The center of the French line were Swiss mercenaries, who had justly developed a reputation of the premier pike formations of Europe. On the wings, the French had their gendarmes, the “modern” successor to the mounted knight. These heavy horse units fought in plate armor with lance, and dominated the battlefield on the cavalry side of the equation. Facing this one-two punch, the allied army was completely outclassed. The Italian troops were no where near the caliber of the French. The Spanish, veterans of the Reconquista, were to be the hard core of the allied army. However, the light-unit tactics that worked against the Moors were inadequate against the heavy infantry and cavalry on the French side.
My scenario turned out much like the historical battle. As happened then, I was initially successful harassing the French cavalry with my javelin attacks from the Spanish light horse. However, as my line began to collapse from the middle, the panic spread throughout. The score wasn’t a complete blowout, leading me to believe that there probably is a way to get the win on this one. I’m not going to try it though.
The French victory turned out to be mooted by subsequent events. The allied army was not pursued and destroyed, and thus Ferdinand escaped unharmed. He later captured Naples through other methods.
The true significance of this fight is often cited as the lesson which the Spanish took away. Realizing that their infantry was outclassed on the battlefields of Europe, the Spanish general Gonzalo de Córdoba developed the innovation of interspersing pike-wielding infantry with firearm-carrying infantry in a mobile yet primarily defensive formation. This began a technological arms race that is the Pike and Shot period.
The End of the Beginning
The final battle of Charles VIII’s Italian War occurred as Charles was returning with the other half of his army to France. The Pike and Shot scenario starts with the French army in column, to simulate the attack on Charles’ moving army. This may be a bit of liberty taken for playability purposes, as Charles had been aware for days that an enemy army opposed his passage.

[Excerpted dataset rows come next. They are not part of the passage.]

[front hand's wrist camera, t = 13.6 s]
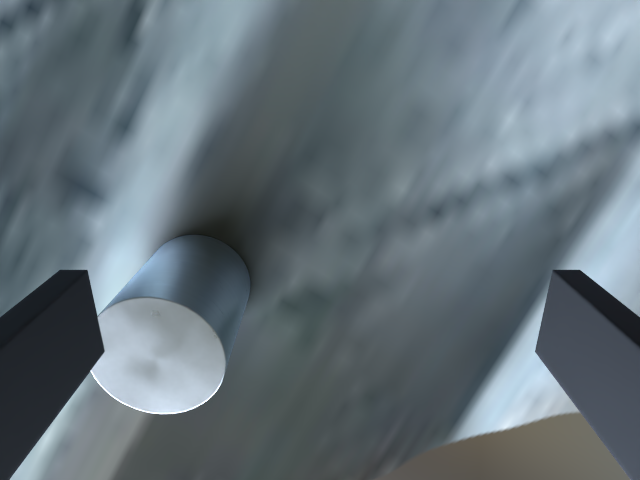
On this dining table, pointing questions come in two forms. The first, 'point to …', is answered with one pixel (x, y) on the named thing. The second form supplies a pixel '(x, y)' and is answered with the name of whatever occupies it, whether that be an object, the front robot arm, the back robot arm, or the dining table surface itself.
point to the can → (174, 326)
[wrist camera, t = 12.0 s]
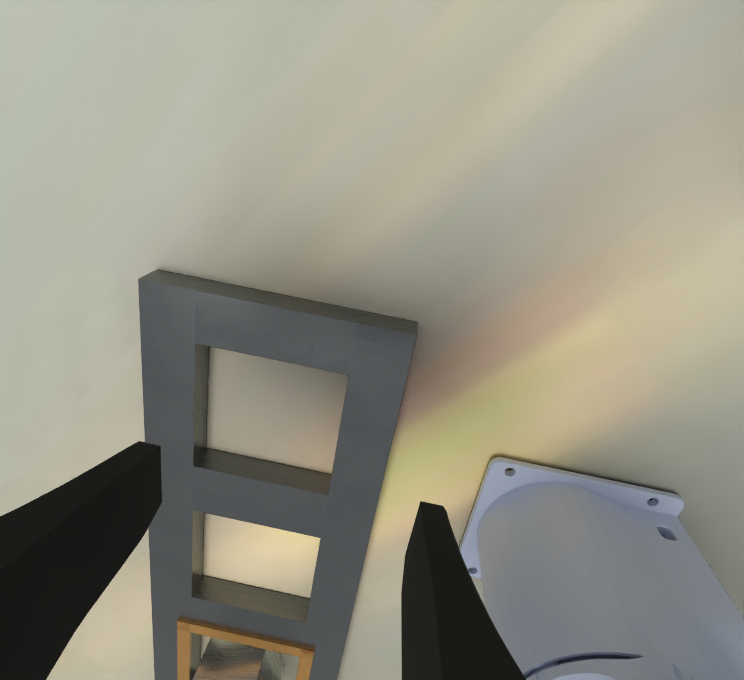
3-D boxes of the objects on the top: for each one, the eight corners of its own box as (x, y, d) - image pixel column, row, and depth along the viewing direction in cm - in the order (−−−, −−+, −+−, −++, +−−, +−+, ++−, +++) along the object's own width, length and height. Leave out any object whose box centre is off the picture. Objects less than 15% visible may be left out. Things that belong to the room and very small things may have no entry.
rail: (417, 322, 21) (416, 337, 19) (325, 720, 34) (320, 747, 33) (157, 269, 21) (135, 280, 20) (166, 683, 34) (154, 709, 33)
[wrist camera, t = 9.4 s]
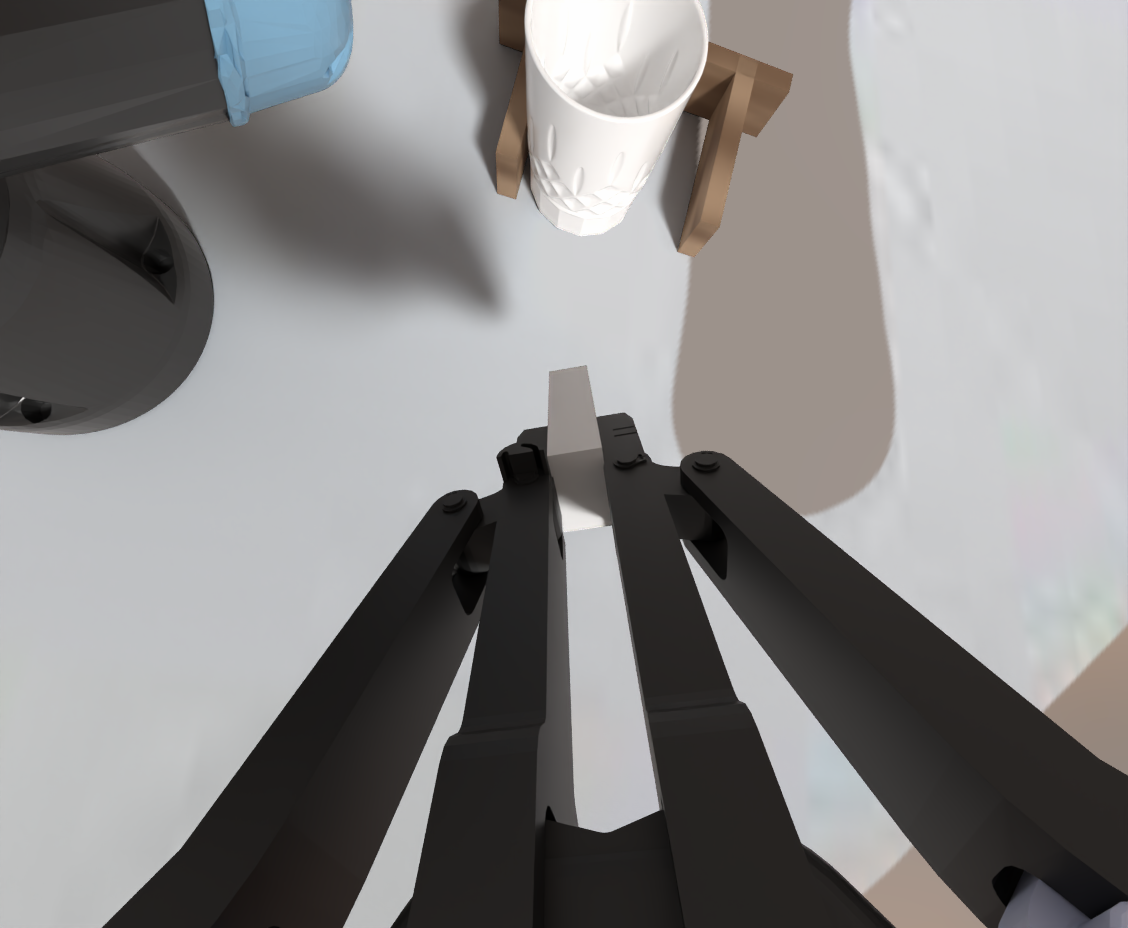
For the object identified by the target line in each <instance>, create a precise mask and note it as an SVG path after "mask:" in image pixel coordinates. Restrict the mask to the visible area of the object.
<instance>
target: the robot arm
mask: <svg viewBox="0 0 1128 928" xmlns="http://www.w3.org/2000/svg"><path fill="white" fill-rule="evenodd" d="M352 44H353V16H352V5H351V0H0V430H7V431H18V432H28V433H38V434H49V435H73V434H84V433H90V432H96V431H100V430H105V429H108V428H111V427H115V426H118V425H120V424H123V423H126V422H128V421H130V420H133V419H135V418H137V417H139V416H141V415H143V414H144V413H146V412H148V411H149V410H151V409H153V408H154V407H156V406H157V405H158V404H160V403H161V402H163V401H164V400H165V399H166V398H167V397H169V396H170V395H171V394H172V393H173V392H174V391H175V390H176V389H177V388H178V387H179V386H180V385H181V384H182V383H183V381H184V380H185V379H186V378H187V377H188V375H189V374H190V372H191V371H192V370H193V368H194V366H195V365H196V363H197V362H198V360H199V358H200V356H201V354H202V352H203V349H204V347H205V345H206V342H207V339H208V336H209V332H210V328H211V323H212V316H213V290H212V283H211V277H210V273H209V269H208V266H207V263H206V260H205V258H204V255H203V253H202V251H201V249H200V247H199V245H198V243H197V241H196V240H195V238H194V236H193V235H192V233H191V232H190V230H189V229H188V228H187V226H186V225H185V224H184V223H183V221H182V220H181V219H180V218H179V217H178V216H177V215H176V214H175V213H174V212H173V211H172V210H171V209H170V208H169V207H168V206H167V205H166V204H164V203H163V202H162V201H161V200H160V199H158V198H157V197H156V196H154V195H153V194H152V193H151V192H149V191H148V190H147V189H146V188H144V187H143V186H142V185H141V184H139V183H138V182H137V181H136V180H134V179H133V178H132V177H130V176H129V175H127V174H126V173H125V172H123V171H122V170H120V169H118V168H117V167H115V166H114V165H112V164H110V163H108V162H107V161H105V160H103V159H101V158H99V157H98V156H96V155H95V154H99V153H103V152H107V151H111V150H115V149H118V148H122V147H126V146H130V145H134V144H138V143H142V142H146V141H150V140H154V139H158V138H162V137H166V136H170V135H174V134H178V133H182V132H186V131H190V130H194V129H197V128H201V127H205V126H209V125H213V124H217V123H221V122H225V121H229V122H230V123H231V125H232V126H233V127H235V126H241V125H244V124H246V123H247V122H248V120H249V116H250V114H251V113H253V112H256V111H260V110H263V109H266V108H269V107H272V106H275V105H278V104H281V103H284V102H287V101H290V100H294V99H297V98H300V97H303V96H306V95H309V94H313V93H316V92H319V91H322V90H324V89H326V88H328V87H330V86H331V85H333V84H334V83H335V82H336V81H337V80H338V79H339V78H340V77H341V76H342V74H343V73H344V71H345V69H346V67H347V65H348V62H349V58H350V55H351V51H352ZM496 458H497V461H498V464H499V468H500V471H501V474H502V478H503V481H504V483H503V489H502V490H500V491H498V492H497V493H494V494H492V495H490V496H487V497H484V498H481V499H478V497H477V494H476V493H474V492H473V491H470V490H458V491H453V492H450V493H447V494H446V495H444V496H442V497H441V498H439V499H438V500H437V501H436V502H435V503H434V504H433V505H432V506H431V508H430V509H429V510H428V512H427V513H426V515H425V516H424V517H423V519H422V520H421V521H420V523H419V524H418V525H417V527H416V528H415V530H414V531H413V532H412V534H411V535H410V536H409V538H408V539H407V540H406V542H405V543H404V545H403V546H402V547H401V549H400V550H399V551H398V553H397V554H396V556H395V557H394V558H393V560H392V561H391V562H390V564H389V565H388V566H387V568H386V569H385V571H384V572H383V573H382V575H381V576H380V577H379V579H378V580H377V581H376V583H375V584H374V586H373V587H372V588H371V590H370V591H369V592H368V594H367V595H366V597H365V598H364V599H363V601H362V602H361V603H360V605H359V606H358V607H357V609H356V610H355V612H354V613H353V614H352V616H351V617H350V618H349V620H348V621H347V622H346V624H345V625H344V627H343V628H342V629H341V631H340V632H339V633H338V635H337V636H336V638H335V639H334V640H333V642H332V643H331V644H330V646H329V647H328V648H327V650H326V651H325V653H324V654H323V655H322V657H321V658H320V659H319V661H318V662H317V663H316V665H315V666H314V668H313V669H312V670H311V672H310V673H309V674H308V676H307V677H306V678H305V680H304V681H303V683H302V684H301V685H300V687H299V688H298V689H297V691H296V692H295V694H294V695H293V696H292V698H291V699H290V700H289V702H288V703H287V704H286V706H285V707H284V709H283V710H282V711H281V713H280V714H279V715H278V717H277V718H276V719H275V721H274V722H273V724H272V725H271V726H270V728H269V729H268V730H267V732H266V733H265V735H264V736H263V737H262V739H261V740H260V741H259V743H258V744H257V745H256V747H255V748H254V750H253V751H252V752H251V754H250V755H249V756H248V758H247V759H246V760H245V762H244V763H243V765H242V766H241V767H240V769H239V770H238V771H237V773H236V774H235V776H234V777H233V778H232V780H231V781H230V782H229V784H228V785H227V786H226V788H225V789H224V791H223V792H222V793H221V795H220V796H219V797H218V799H217V800H216V801H215V803H214V804H213V806H212V807H211V808H210V810H209V811H208V812H207V814H206V815H205V817H204V818H203V819H202V821H201V822H200V823H199V825H198V826H197V827H196V829H195V830H194V832H193V833H192V834H191V836H190V837H189V838H188V840H187V841H186V842H185V844H184V845H183V847H182V848H181V849H180V850H179V851H178V852H177V853H176V854H175V855H174V856H173V857H172V858H171V859H170V860H169V861H168V862H167V863H166V864H165V865H164V866H163V867H162V868H161V869H160V870H159V871H158V872H157V873H156V874H155V875H154V876H153V877H152V878H151V879H150V880H149V881H148V882H147V883H146V884H145V885H144V886H143V887H142V888H141V889H140V890H139V891H138V892H137V893H136V894H135V895H134V896H133V897H132V898H131V899H130V900H129V901H128V902H127V903H126V904H125V905H124V906H123V907H122V908H121V909H120V910H119V911H118V912H117V913H116V914H115V915H114V916H113V917H112V918H111V919H110V920H109V921H108V922H107V923H106V924H105V925H104V926H103V927H102V928H343V926H344V924H345V922H346V920H347V918H348V916H349V914H350V912H351V910H352V908H353V906H354V904H355V901H356V899H357V897H358V895H359V893H360V891H361V889H362V887H363V885H364V883H365V880H366V878H367V876H368V874H369V871H370V869H371V867H372V865H373V862H374V860H375V858H376V855H377V853H378V851H379V849H380V846H381V844H382V842H383V840H384V837H385V835H386V833H387V830H388V828H389V826H390V824H391V821H392V819H393V817H394V815H395V812H396V810H397V808H398V805H399V803H400V801H401V799H402V796H403V794H404V792H405V790H406V787H407V785H408V783H409V780H410V778H411V776H412V774H413V771H414V769H415V767H416V765H417V762H418V760H419V758H420V755H421V753H422V751H423V749H424V746H425V744H426V742H427V740H428V737H429V735H430V733H431V730H432V728H433V726H434V724H435V721H436V719H437V717H438V715H439V712H440V710H441V708H442V705H443V703H444V701H445V699H446V696H447V694H448V692H449V690H450V687H451V685H452V683H453V680H454V678H455V676H456V674H457V671H458V669H459V667H460V665H461V662H462V660H463V658H464V655H465V653H466V651H467V649H468V646H469V644H470V642H471V640H472V637H473V635H474V633H475V630H476V628H477V626H478V624H479V628H478V634H477V640H476V646H475V652H474V658H473V663H472V669H471V675H470V681H469V687H468V693H467V698H466V704H465V710H464V716H463V721H462V725H461V728H460V730H459V732H458V733H456V734H454V735H452V736H450V737H449V738H448V740H447V742H446V744H445V746H444V748H443V752H442V756H441V759H440V763H439V768H438V773H437V778H436V783H435V788H434V793H433V798H432V803H431V808H430V813H429V818H428V823H427V828H426V833H425V838H424V843H423V848H422V853H421V858H420V863H419V868H418V873H417V878H416V883H415V888H414V893H413V897H412V898H411V899H410V901H409V902H408V903H407V905H406V906H405V908H404V909H403V910H402V912H401V913H400V915H399V916H398V918H397V919H396V920H395V922H394V923H393V925H392V926H391V928H895V927H894V925H892V924H891V923H890V922H889V921H888V920H887V919H886V918H885V917H884V916H883V915H882V914H881V913H880V912H879V911H878V910H877V909H876V908H875V907H874V906H873V905H872V904H871V903H870V902H869V901H868V900H867V899H866V898H865V897H864V896H863V895H862V894H861V893H860V892H858V891H857V890H856V889H855V888H854V887H853V886H852V885H851V884H850V883H849V882H848V881H847V880H846V879H845V878H844V877H843V876H842V875H841V874H840V873H839V872H838V871H836V870H835V869H834V868H833V867H832V866H831V865H830V864H829V863H827V862H826V861H825V860H824V859H822V858H821V857H820V856H819V855H817V854H816V853H815V852H813V851H812V850H811V849H809V848H808V847H806V846H805V845H803V844H802V843H801V842H800V839H799V837H798V834H797V831H796V829H795V826H794V823H793V821H792V818H791V816H790V813H789V810H788V808H787V805H786V802H785V800H784V797H783V794H782V792H781V789H780V786H779V784H778V781H777V778H776V776H775V773H774V770H773V768H772V765H771V762H770V760H769V757H768V755H767V752H766V749H765V747H764V744H763V741H762V739H761V736H760V733H759V731H758V728H757V726H756V723H755V721H754V719H753V716H752V714H751V712H750V710H749V709H748V707H747V706H746V704H745V703H743V702H741V701H739V700H738V698H737V697H736V694H735V692H734V690H733V687H732V684H731V681H730V679H729V676H728V673H727V670H726V667H725V665H724V662H723V659H722V656H721V653H720V651H719V648H718V645H717V642H716V640H715V637H714V634H713V631H712V628H711V626H710V623H709V620H708V617H707V614H706V612H705V609H704V606H703V603H702V600H701V598H700V595H699V592H698V589H697V586H696V584H695V581H694V578H693V575H692V572H691V570H690V567H689V564H688V561H687V558H686V556H685V553H684V550H683V547H682V545H681V542H680V539H683V542H684V545H685V547H686V548H687V549H688V551H689V552H690V553H691V555H692V556H693V557H694V559H695V560H696V561H697V563H698V564H699V565H700V566H701V568H702V569H703V570H704V572H705V573H706V574H707V576H708V577H709V578H710V580H711V581H712V582H713V584H714V585H715V586H716V587H717V589H718V590H719V591H720V593H721V594H722V595H723V597H724V598H725V599H726V601H727V602H728V603H729V605H730V606H731V607H732V609H733V610H734V611H735V612H736V614H737V615H738V616H739V618H740V619H741V620H742V622H743V623H744V624H745V626H746V627H747V628H748V630H749V631H750V632H751V633H752V635H753V636H754V637H755V639H756V640H757V641H758V643H759V644H760V645H761V647H762V648H763V649H764V651H765V652H766V653H767V654H768V656H769V657H770V658H771V660H772V661H773V662H774V664H775V665H776V666H777V668H778V669H779V670H780V672H781V673H782V674H783V676H784V677H785V678H786V679H787V681H788V682H789V683H790V685H791V686H792V687H793V689H794V690H795V691H796V693H797V694H798V695H799V697H800V698H801V699H802V700H803V702H804V703H805V704H806V706H807V707H808V708H809V710H810V711H811V712H812V714H813V715H814V716H815V718H816V719H817V720H818V721H819V723H820V724H821V725H822V727H823V728H824V729H825V731H826V732H827V733H828V735H829V736H830V737H831V739H832V740H833V741H834V743H835V744H836V745H837V746H838V748H839V749H840V750H841V752H842V753H843V754H844V756H845V757H846V758H847V760H848V761H849V762H850V764H851V765H852V766H853V767H854V769H855V770H856V771H857V773H858V774H859V775H860V777H861V778H862V779H863V781H864V782H865V783H866V785H867V786H868V787H869V788H870V790H871V791H872V792H873V794H874V795H875V796H876V798H877V799H878V800H879V802H880V803H881V804H882V806H883V807H884V808H885V810H886V811H887V812H888V813H889V815H890V816H891V817H892V819H893V820H894V821H895V823H896V824H897V825H898V827H899V828H900V829H901V831H902V832H903V833H904V834H905V836H906V837H907V838H908V839H909V841H910V842H911V843H912V844H913V845H914V847H915V848H916V849H917V850H918V852H919V853H920V854H921V855H922V856H923V858H924V859H925V860H926V861H927V863H928V864H929V865H930V866H931V867H932V869H933V870H934V871H935V872H936V874H937V875H938V876H939V877H940V878H941V879H942V880H943V881H944V883H945V884H946V885H947V886H948V887H949V888H950V889H951V890H952V891H953V892H954V893H955V894H956V895H957V896H958V898H959V899H960V900H961V901H962V902H963V903H964V904H965V905H966V906H967V907H968V908H969V909H970V910H971V911H972V913H973V914H974V915H975V916H976V917H977V918H978V919H979V920H980V921H981V922H982V923H983V924H984V925H985V926H986V927H987V928H1128V776H1127V775H1126V774H1124V773H1122V772H1121V771H1119V770H1117V769H1116V768H1114V767H1112V766H1110V765H1109V764H1107V763H1105V762H1103V761H1102V760H1100V759H1099V758H1097V757H1096V756H1095V755H1093V754H1092V753H1091V752H1090V751H1089V750H1087V749H1086V748H1085V747H1084V746H1083V745H1081V744H1080V743H1079V742H1078V741H1076V740H1075V739H1074V738H1073V737H1072V736H1070V735H1069V734H1068V733H1067V732H1065V731H1064V730H1063V729H1062V728H1060V727H1059V726H1058V725H1057V724H1055V723H1054V722H1053V721H1052V720H1051V719H1049V718H1048V717H1047V716H1046V715H1045V714H1043V713H1042V712H1041V711H1040V710H1038V709H1037V708H1036V707H1035V706H1033V705H1032V704H1031V703H1030V702H1029V701H1027V700H1026V699H1025V698H1024V697H1022V696H1021V695H1020V694H1019V693H1018V692H1016V691H1015V690H1014V689H1013V688H1011V687H1010V686H1009V685H1008V684H1006V683H1005V682H1004V681H1003V680H1002V679H1000V678H999V677H998V676H997V675H995V674H994V673H993V672H992V671H991V670H989V669H988V668H987V667H986V666H984V665H983V664H982V663H981V662H979V661H978V660H977V659H976V658H975V657H973V656H972V655H971V654H970V653H968V652H967V651H966V650H965V649H964V648H962V647H961V646H960V645H959V644H957V643H956V642H955V641H954V640H952V639H951V638H950V637H949V636H948V635H946V634H945V633H944V632H943V631H941V630H940V629H939V628H938V627H937V626H935V625H934V624H933V623H932V622H930V621H929V620H928V619H927V618H925V617H924V616H923V615H922V614H921V613H919V612H918V611H917V610H916V609H914V608H913V607H912V606H911V605H910V604H908V603H907V602H906V601H905V600H903V599H902V598H901V597H900V596H898V595H897V594H896V593H895V592H894V591H892V590H891V589H890V588H889V587H887V586H886V585H885V584H884V583H883V582H881V581H880V580H879V579H878V578H876V577H875V576H874V575H873V574H871V573H870V572H869V571H868V570H867V569H865V568H864V567H863V566H862V565H860V564H859V563H858V562H857V561H856V560H854V559H853V558H852V557H851V556H849V555H848V554H847V553H846V552H844V551H843V550H842V549H841V548H840V547H838V546H837V545H836V544H835V543H833V542H832V541H831V540H830V539H829V538H827V537H826V536H825V535H824V534H822V533H821V532H820V531H819V530H817V529H816V528H815V527H814V526H813V525H811V524H810V523H809V522H808V521H806V520H805V519H804V518H803V517H802V516H800V515H799V514H798V513H797V512H795V511H794V510H793V509H792V508H790V507H789V506H788V505H787V504H786V503H784V502H783V501H782V500H781V499H779V498H778V497H777V496H776V495H775V494H773V493H772V492H771V491H769V490H768V489H767V488H766V487H764V486H763V485H762V484H761V483H760V482H759V481H757V480H756V479H755V478H754V477H752V476H751V475H750V474H748V473H747V472H746V471H745V470H744V469H743V468H741V467H740V466H739V465H738V464H736V463H735V462H734V461H733V460H731V459H730V458H729V457H727V456H725V455H724V454H722V453H717V452H713V451H701V452H696V453H692V454H690V455H687V456H686V457H684V458H683V459H682V460H681V464H680V467H672V466H662V465H659V464H655V463H653V462H652V461H651V458H650V457H649V456H648V454H646V453H644V450H643V447H642V444H641V441H640V438H639V436H638V433H637V430H636V427H635V424H634V421H633V418H631V417H630V416H629V415H627V414H626V413H618V414H612V415H606V416H600V417H596V413H595V408H594V403H593V397H592V392H591V387H590V381H589V376H588V370H587V365H585V366H580V367H574V368H568V369H562V370H556V371H551V372H549V402H548V426H545V427H539V428H533V429H527V430H524V431H523V432H522V433H521V434H520V436H519V437H518V438H517V443H514V444H511V445H509V446H507V447H505V448H504V449H502V450H501V451H500V452H499V453H498V455H497V457H496ZM562 525H563V529H564V532H569V531H576V530H583V529H590V528H597V527H604V526H610V525H612V528H613V534H614V541H615V548H616V555H617V558H618V564H619V570H620V576H621V582H622V588H623V594H624V600H625V606H626V612H627V617H628V623H629V629H630V635H631V641H632V647H633V653H634V659H635V665H636V671H637V677H638V683H639V689H640V694H641V700H642V706H643V712H644V718H645V724H646V730H647V736H648V742H649V748H650V754H651V760H652V766H653V771H654V777H655V783H656V789H657V796H658V802H659V808H660V811H657V812H655V813H653V814H651V815H648V816H646V817H644V818H642V819H639V820H637V821H635V822H632V823H630V824H628V825H626V826H623V827H621V828H619V829H617V830H614V831H612V832H608V833H601V832H596V831H592V830H588V829H584V828H580V827H578V821H577V814H576V808H575V799H574V783H573V754H572V726H571V697H570V668H569V639H568V610H567V582H566V553H565V541H564V536H563V532H562ZM479 621H480V623H479Z"/></svg>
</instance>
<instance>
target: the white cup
mask: <svg viewBox="0 0 1128 928" xmlns="http://www.w3.org/2000/svg"><path fill="white" fill-rule="evenodd" d="M524 23H525V65H526V113H527V128H528V149H529V156H530V162H531V190H532V193H533V195H534V198H535V200H536V203H537V206H538V208H539V211H540V212H541V213H542V214H543V215H544V216H545V217H546V218H547V219H548V220H549V221H550V222H551V223H552V224H553V225H554V226H555V227H556V228H558V229H561V230H563V231H566V232H569V233H572V234H574V235H577V236H588V235H598V234H603V233H605V232H606V231H608V230H609V229H611V228H613V227H614V226H616V225H617V224H619V223H621V222H622V220H623V218H624V216H625V215H626V213H627V211H628V210H629V208H630V206H631V205H632V203H633V201H634V199H635V197H636V195H637V193H638V192H639V191H640V190H641V189H642V188H643V186H644V184H645V182H646V180H647V178H648V176H649V175H650V173H651V171H652V169H653V168H654V166H655V164H656V162H657V160H658V158H659V157H660V155H661V153H662V151H663V149H664V147H665V145H666V143H667V141H668V139H669V138H670V136H671V134H672V132H673V130H674V128H675V126H676V124H677V122H678V120H679V118H680V116H681V114H682V112H683V110H684V108H685V106H686V105H687V103H688V101H689V99H690V97H691V95H692V93H693V91H694V89H695V87H696V85H697V83H698V82H699V80H700V77H701V75H702V73H703V70H704V67H705V63H706V59H707V53H708V30H707V24H706V19H705V15H704V12H703V9H702V6H701V4H700V1H699V0H527V2H526V7H525V19H524Z"/></svg>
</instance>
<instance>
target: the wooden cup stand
mask: <svg viewBox="0 0 1128 928" xmlns="http://www.w3.org/2000/svg"><path fill="white" fill-rule="evenodd" d="M526 2H527V0H499V43H500V44H502V45H505V46H507V47H510V48H513V49H516V50H518V51H521V52H523V54H522V57H521V61H520V65H519V68H518V72H517V76H516V79H515V83H514V87H513V90H512V94H511V98H510V101H509V105H508V109H507V112H506V116H505V120H504V123H503V127H502V131H501V134H500V138H499V142H498V146H497V149H496V172H497V193H498V194H501V195H504V196H507V197H510V198H513V199H516V197H517V193H518V190H519V186H520V182H521V178H522V175H523V171H524V167H525V164H526V160H527V156H528V152H529V149H528V128H527V113H526V65H525V23H524V19H525V7H526ZM792 77H793V74H791V73H788V72H786V71H783V70H781V69H778V68H775V67H773V66H770V65H768V64H765V63H762V62H760V61H757V60H755V59H752V58H750V57H747V56H744V55H742V54H739V53H737V52H734V51H731V50H729V49H726V48H724V47H721V46H719V45H716V44H713V43H711V42H708V53H707V59H706V63H705V67H704V70H703V73H702V75H701V77H700V80H699V82H698V83H697V85H696V87H695V89H694V91H693V93H692V95H691V97H690V99H689V101H688V103H687V105H686V106H685V108H684V110H683V111H686V112H688V113H691V114H694V115H697V116H699V117H702V118H705V119H708V120H709V124H708V127H707V132H706V136H705V140H704V144H703V148H702V152H701V156H700V161H699V165H698V169H697V173H696V177H695V181H694V185H693V190H692V194H691V198H690V202H689V206H688V210H687V215H686V219H685V223H684V227H683V231H682V235H681V239H680V244H679V248H678V252H680V253H683V254H686V255H689V256H692V257H695V256H696V254H697V253H698V252H699V251H700V250H701V249H702V247H703V246H704V245H705V244H706V243H707V242H708V240H709V239H710V238H711V237H712V236H713V234H714V233H715V232H716V231H717V230H718V228H719V227H720V223H721V218H722V214H723V210H724V206H725V202H726V197H727V193H728V189H729V185H730V180H731V176H732V172H733V168H734V163H735V159H736V155H737V151H738V146H739V142H740V138H741V133H742V132H744V133H746V134H749V135H752V136H755V137H757V136H758V134H759V133H760V131H761V130H762V129H763V127H764V126H765V125H766V123H767V122H768V121H769V119H770V118H771V116H772V115H773V114H774V112H775V111H776V110H777V108H778V107H779V105H780V104H781V102H782V101H783V100H784V99H785V97H786V96H787V94H788V93H789V90H790V86H791V81H792Z"/></svg>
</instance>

In the game, I was able to win a victory against the French. In reality, both sides claimed victory. The French lost fewer men than the Italians, and were able to reform after the battle. Charles VIII returned to France with his forces. However, the Italians defeated the wing of the French forces that was guarding the treasure Charles had plundered during his conquests. After routing the guard, the Italian horsemen fell to plundering the treasure, possibly giving up the chance at winning a more decisive victory overall.
In any case, Charles returned to France with little to show for his invasion. His occupation of Naples was quickly reversed, his plunder lost, and his allies on the Italian peninsula alienated after the brutality of his invasion (any city that resisted his armies was sacked.)
The end result for Italy was also dire. The “Italian Wars” would continue, on and off, for another six decades in part spurred on by the recognition that Italy had no way to resist the larger powers of Europe in a fight, but much to give up in plunder.